== ACTIVITY A ==
In the entries below, repeat the lines word for word, starting with the line containing "Bruno Dursin" and going on through the line containing "1. Bobby Witt Jr". Leave the pictures out of your answer.

== DOCUMENT SEGMENT ==
┏━━

On playing West Coast games Yogi said, “It gets late early out there.” If you’re like me, and travel halfway across the country to play in Vegas, you know that you never really get used to the time change. Next trip, don’t even try. Get up at your normal time in the mornings – even though the sun may not be up yet over the desert. You’ll find empty tables and shooting opportunities galore, and you can’t beat those Las Vegas breakfast comps. Later, when the tables fill up, you can always take an afternoon nap by the pool.
On history repeating itself, Yogi once said, “It’s like déjà vu all over again.” Insanity has been defined as continuing to do things the same way and expecting to get different results. If you continue to bet the same old strategy and continue to lose – try something different. And if you find yourself at the table experiencing a little “loser déjà vu,” don’t stand there and continue to chase your losses. Remember, the best loss is a small loss.
“You can observe a lot just by watching,” is another Yogi-ism I’m partial to. Despite what the naysayers think, at their worst charting tables and shooters will help you lose less. And it may help you win more. Not only will you identify skilled shooters who toss better hands than their random tablemates, you’ll lose less as you grow in discipline by watching – but not betting. Look, listen, and learn. The table will tell you whether to bet – and what to bet.

┗━━

== ACTIVITY B ==
Transcribe the passage of Yogi sayings above word for word, starting with "On playing West" and going on through "by the pool.".

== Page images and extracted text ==
┏━━

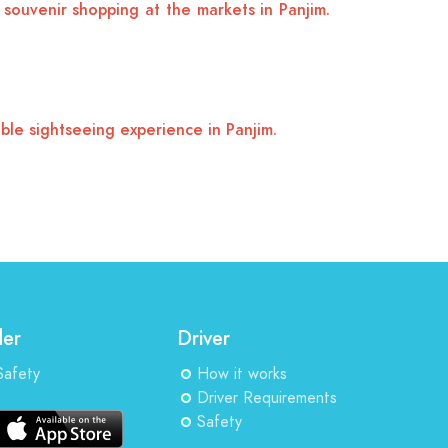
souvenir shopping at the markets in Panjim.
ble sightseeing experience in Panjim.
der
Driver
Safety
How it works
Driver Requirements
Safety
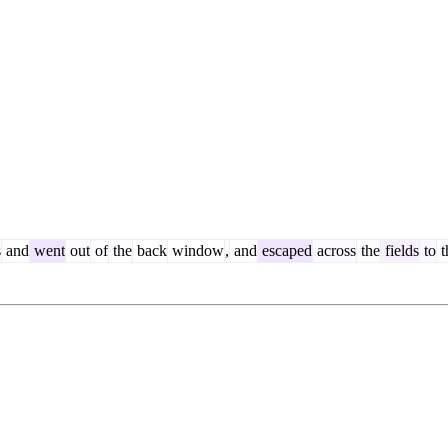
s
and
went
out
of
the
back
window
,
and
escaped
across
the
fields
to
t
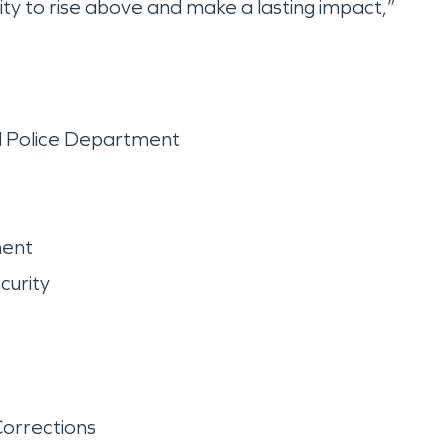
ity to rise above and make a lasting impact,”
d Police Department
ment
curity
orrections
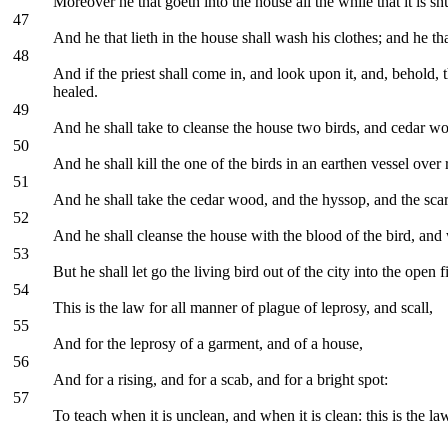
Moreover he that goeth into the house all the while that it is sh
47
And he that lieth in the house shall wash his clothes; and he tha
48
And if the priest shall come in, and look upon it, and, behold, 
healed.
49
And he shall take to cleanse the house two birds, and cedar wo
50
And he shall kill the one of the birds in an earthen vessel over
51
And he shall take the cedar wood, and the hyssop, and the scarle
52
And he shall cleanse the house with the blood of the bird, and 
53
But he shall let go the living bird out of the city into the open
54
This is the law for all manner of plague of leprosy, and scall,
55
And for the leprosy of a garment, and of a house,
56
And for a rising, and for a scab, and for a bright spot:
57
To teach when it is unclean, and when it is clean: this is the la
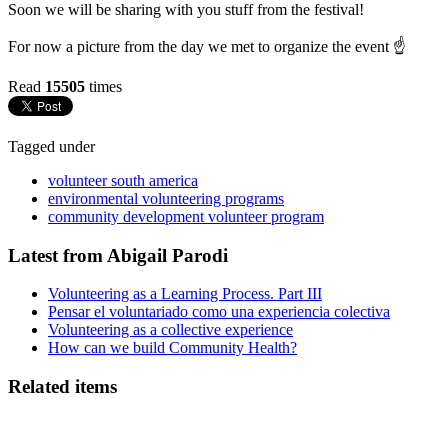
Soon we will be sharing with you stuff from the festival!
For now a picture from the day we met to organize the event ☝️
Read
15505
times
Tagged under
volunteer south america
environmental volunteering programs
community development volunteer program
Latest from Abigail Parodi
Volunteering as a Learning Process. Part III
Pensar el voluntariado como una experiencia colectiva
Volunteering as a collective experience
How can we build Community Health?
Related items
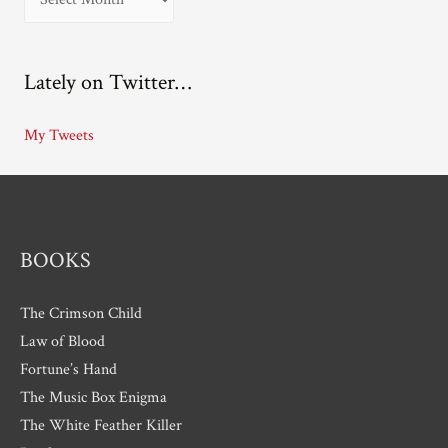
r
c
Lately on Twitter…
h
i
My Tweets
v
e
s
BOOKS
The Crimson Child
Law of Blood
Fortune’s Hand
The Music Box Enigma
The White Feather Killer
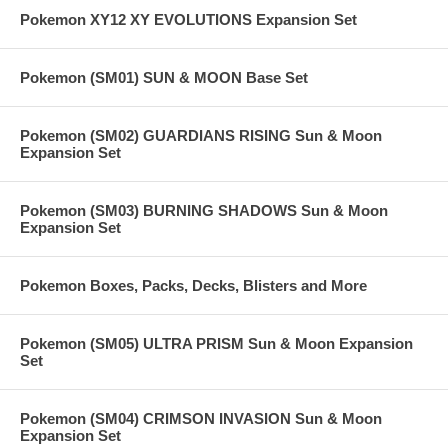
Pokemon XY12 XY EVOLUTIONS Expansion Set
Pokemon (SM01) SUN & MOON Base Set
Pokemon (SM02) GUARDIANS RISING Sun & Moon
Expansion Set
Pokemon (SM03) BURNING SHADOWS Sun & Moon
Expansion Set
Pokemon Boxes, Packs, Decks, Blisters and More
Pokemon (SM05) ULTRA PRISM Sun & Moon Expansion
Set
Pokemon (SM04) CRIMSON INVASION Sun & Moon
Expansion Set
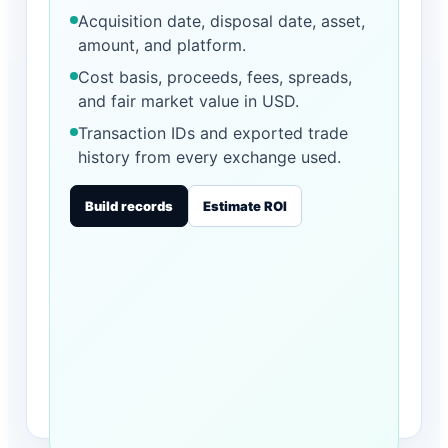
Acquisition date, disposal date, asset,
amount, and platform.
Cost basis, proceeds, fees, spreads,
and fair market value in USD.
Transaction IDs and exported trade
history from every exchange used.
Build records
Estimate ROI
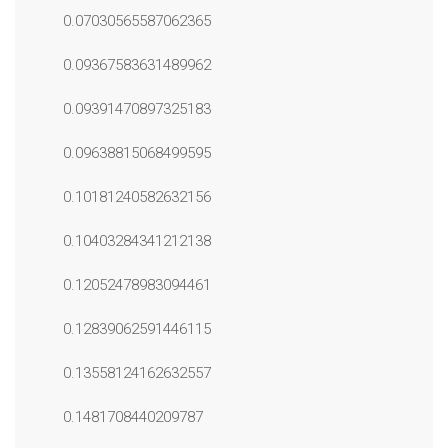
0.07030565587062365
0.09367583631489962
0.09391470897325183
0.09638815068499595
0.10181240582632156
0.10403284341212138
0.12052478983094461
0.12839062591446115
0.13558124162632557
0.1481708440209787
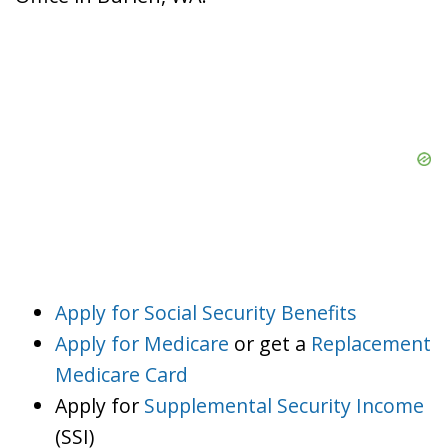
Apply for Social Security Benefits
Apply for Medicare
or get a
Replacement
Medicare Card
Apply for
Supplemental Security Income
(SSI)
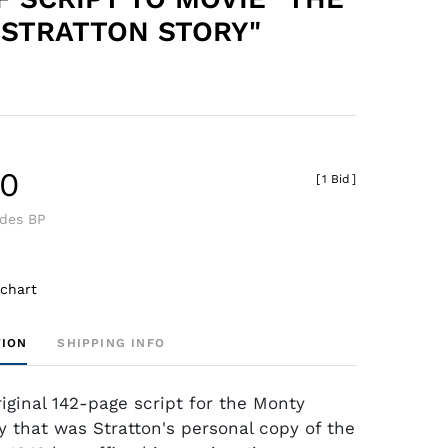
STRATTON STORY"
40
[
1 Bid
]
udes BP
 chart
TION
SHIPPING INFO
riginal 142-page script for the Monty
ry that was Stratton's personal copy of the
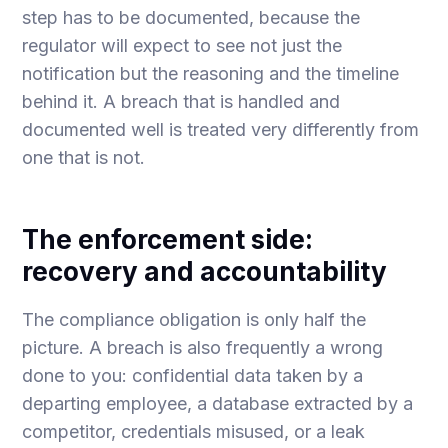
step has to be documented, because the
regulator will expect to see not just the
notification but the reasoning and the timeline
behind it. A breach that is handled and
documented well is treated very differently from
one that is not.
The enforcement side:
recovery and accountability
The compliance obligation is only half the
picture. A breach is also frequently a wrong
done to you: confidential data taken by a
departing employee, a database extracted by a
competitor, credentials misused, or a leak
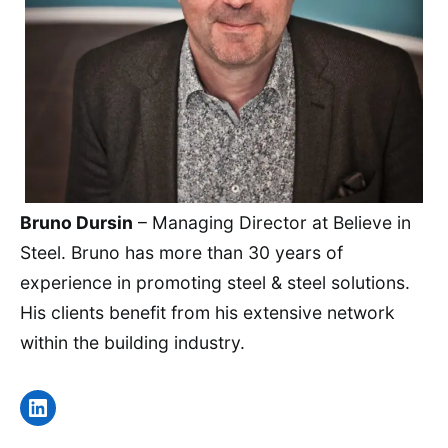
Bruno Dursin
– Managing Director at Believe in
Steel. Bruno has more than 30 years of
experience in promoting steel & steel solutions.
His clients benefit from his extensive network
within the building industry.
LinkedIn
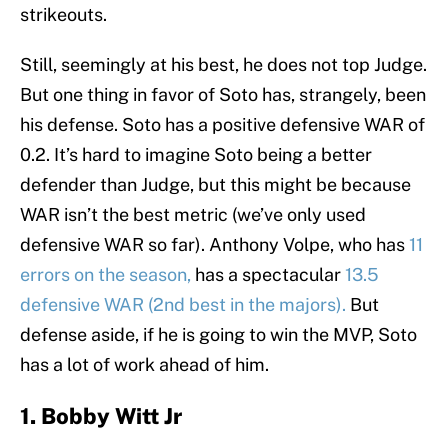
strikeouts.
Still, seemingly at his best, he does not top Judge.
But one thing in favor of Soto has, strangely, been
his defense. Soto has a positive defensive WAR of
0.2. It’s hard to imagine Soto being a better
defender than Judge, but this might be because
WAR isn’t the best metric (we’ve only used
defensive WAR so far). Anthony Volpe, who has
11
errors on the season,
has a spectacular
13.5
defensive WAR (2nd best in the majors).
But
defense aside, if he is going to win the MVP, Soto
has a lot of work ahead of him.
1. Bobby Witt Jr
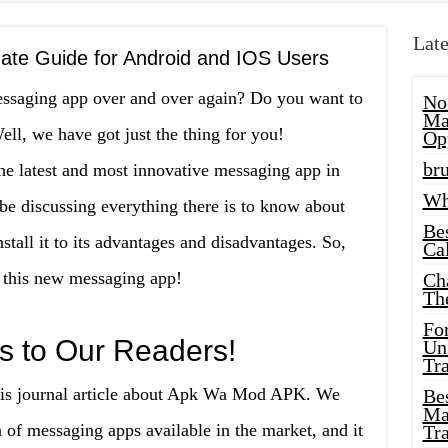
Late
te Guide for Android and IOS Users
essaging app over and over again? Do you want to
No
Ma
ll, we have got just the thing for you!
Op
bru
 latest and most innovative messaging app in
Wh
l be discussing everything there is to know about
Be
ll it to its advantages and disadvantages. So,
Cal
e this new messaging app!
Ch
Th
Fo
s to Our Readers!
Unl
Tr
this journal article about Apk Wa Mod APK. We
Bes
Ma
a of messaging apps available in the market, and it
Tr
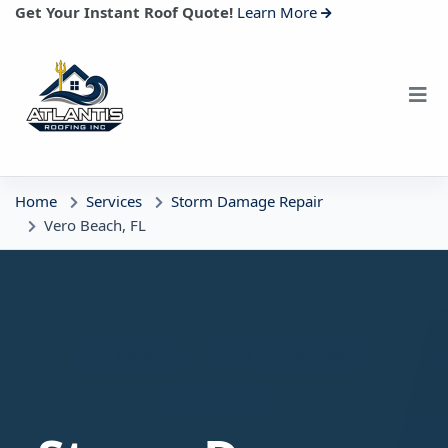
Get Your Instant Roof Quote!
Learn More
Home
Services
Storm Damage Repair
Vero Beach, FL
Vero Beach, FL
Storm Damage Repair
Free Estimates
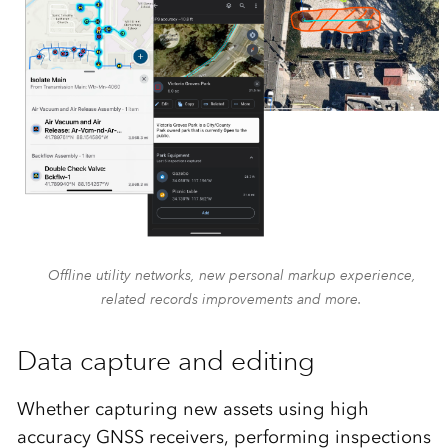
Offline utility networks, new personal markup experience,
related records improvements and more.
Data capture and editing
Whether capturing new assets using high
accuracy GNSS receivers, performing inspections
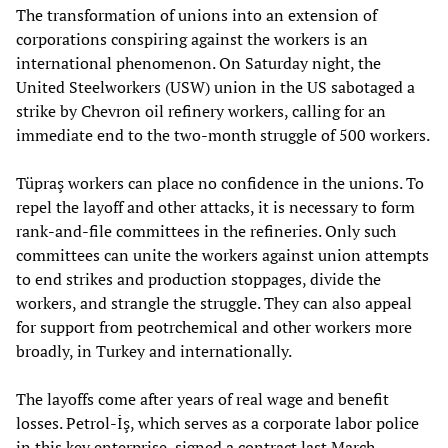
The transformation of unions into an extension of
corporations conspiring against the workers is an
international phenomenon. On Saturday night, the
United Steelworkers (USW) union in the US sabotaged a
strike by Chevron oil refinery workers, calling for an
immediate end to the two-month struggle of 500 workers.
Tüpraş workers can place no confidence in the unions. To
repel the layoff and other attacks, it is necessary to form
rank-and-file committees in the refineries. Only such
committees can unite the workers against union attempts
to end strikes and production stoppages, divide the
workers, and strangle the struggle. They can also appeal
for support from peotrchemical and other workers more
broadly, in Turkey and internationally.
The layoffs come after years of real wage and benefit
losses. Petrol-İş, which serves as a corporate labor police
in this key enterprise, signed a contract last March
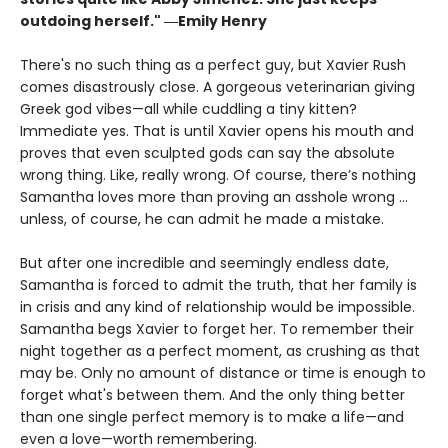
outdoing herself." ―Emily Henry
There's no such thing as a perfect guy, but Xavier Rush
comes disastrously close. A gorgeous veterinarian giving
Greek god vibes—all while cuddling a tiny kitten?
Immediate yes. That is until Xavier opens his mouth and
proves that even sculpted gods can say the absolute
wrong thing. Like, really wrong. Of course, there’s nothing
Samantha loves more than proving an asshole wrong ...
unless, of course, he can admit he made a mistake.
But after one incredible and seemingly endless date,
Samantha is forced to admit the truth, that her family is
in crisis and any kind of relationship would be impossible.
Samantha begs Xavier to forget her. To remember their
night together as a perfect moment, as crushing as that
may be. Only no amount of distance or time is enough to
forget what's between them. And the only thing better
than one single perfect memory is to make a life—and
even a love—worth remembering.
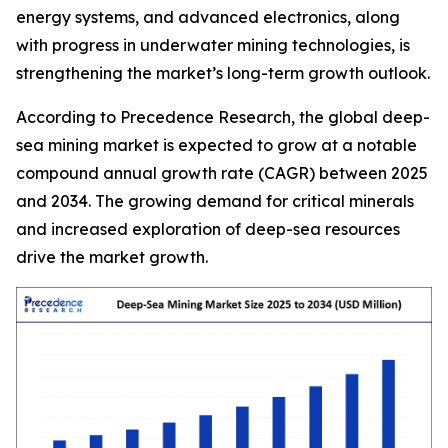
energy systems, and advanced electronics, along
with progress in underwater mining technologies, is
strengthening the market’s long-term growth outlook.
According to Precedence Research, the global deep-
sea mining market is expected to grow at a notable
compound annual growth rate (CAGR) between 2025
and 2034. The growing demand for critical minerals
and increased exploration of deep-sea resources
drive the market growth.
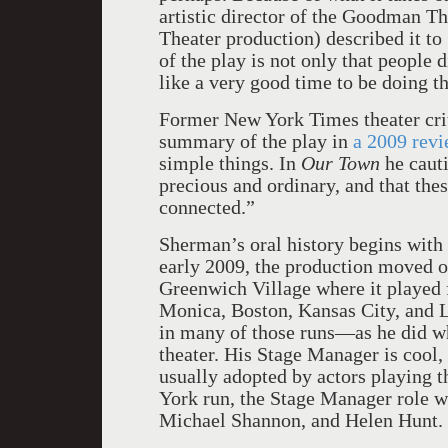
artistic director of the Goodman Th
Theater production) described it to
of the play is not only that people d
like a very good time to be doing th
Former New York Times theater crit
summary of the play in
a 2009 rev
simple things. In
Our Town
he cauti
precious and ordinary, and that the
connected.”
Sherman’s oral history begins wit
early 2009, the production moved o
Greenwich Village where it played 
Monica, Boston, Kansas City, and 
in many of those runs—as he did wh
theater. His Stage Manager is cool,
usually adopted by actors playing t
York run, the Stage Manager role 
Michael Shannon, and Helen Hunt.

┗━━

== RESULT A ==
Bruno Dursin
– Managing Director at Believe in
Steel. Bruno has more than 30 years of
experience in promoting steel & steel solutions.
His clients benefit from his extensive network
within the building industry.
LinkedIn
strikeouts.
Still, seemingly at his best, he does not top Judge.
But one thing in favor of Soto has, strangely, been
his defense. Soto has a positive defensive WAR of
0.2. It’s hard to imagine Soto being a better
defender than Judge, but this might be because
WAR isn’t the best metric (we’ve only used
defensive WAR so far). Anthony Volpe, who has
11
errors on the season,
has a spectacular
13.5
defensive WAR (2nd best in the majors).
But
defense aside, if he is going to win the MVP, Soto
has a lot of work ahead of him.
1. Bobby Witt Jr

== RESULT B ==
On playing West Coast games Yogi said, “It gets late early out there.” If you’re like me, and travel halfway across the country to play in Vegas, you know that you never really get used to the time change. Next trip, don’t even try. Get up at your normal time in the mornings – even though the sun may not be up yet over the desert. You’ll find empty tables and shooting opportunities galore, and you can’t beat those Las Vegas breakfast comps. Later, when the tables fill up, you can always take an afternoon nap by the pool.